* _Given records_

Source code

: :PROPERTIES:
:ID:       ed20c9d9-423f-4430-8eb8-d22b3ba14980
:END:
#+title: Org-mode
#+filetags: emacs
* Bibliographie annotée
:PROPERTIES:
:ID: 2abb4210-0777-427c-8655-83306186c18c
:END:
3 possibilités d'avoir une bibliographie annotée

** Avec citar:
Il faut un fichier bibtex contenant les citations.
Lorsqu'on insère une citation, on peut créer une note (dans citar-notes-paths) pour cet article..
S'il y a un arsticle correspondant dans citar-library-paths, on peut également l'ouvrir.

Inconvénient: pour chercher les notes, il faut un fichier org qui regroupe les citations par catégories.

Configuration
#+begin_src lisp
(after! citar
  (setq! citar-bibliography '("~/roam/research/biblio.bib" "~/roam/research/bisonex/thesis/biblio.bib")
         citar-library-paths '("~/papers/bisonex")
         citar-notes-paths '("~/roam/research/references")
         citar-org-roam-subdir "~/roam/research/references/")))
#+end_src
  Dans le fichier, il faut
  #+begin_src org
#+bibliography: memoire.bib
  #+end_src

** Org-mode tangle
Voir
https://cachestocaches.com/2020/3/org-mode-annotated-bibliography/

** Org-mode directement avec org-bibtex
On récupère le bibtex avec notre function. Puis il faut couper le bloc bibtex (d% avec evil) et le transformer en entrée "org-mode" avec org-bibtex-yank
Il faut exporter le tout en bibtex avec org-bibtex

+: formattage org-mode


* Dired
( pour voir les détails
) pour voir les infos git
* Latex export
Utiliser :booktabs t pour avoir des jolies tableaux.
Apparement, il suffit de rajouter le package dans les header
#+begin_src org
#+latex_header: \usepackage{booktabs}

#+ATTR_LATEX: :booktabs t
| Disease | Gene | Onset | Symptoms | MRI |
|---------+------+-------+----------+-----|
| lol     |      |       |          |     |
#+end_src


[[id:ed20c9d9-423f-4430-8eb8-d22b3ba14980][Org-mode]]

* _Work request_
Identify how many lines in the entries above include the string "peut", then state that number alone.

* _Task solution_
2